What is required: The answer must consist of each line below that contains the string "shoulder".

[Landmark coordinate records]
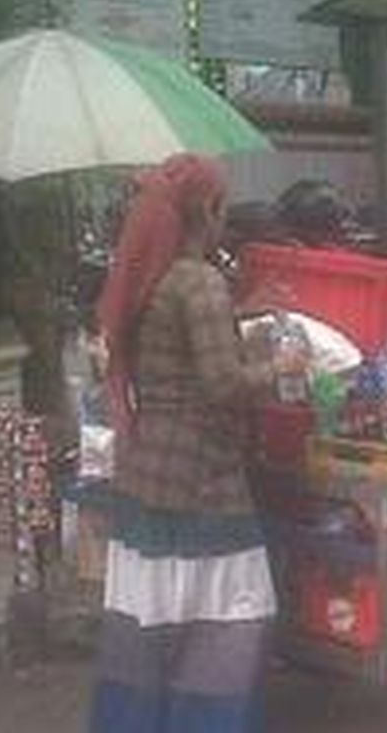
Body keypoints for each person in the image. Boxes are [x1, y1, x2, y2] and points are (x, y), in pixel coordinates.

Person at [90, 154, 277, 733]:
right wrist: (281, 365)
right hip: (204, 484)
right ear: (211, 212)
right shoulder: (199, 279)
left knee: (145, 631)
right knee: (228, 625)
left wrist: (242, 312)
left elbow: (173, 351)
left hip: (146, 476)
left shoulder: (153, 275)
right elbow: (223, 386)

--

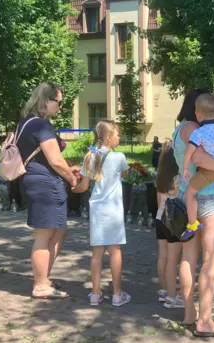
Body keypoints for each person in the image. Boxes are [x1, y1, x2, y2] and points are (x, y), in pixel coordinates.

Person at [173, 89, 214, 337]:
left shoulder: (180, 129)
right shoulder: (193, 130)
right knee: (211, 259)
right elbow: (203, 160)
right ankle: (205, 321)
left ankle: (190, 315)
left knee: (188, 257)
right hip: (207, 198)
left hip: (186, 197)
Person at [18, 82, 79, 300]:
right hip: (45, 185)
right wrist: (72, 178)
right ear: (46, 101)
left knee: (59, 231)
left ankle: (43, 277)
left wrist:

Exercise result:
right shoulder: (199, 279)
left shoulder: (153, 275)
left shoulder: (180, 129)
right shoulder: (193, 130)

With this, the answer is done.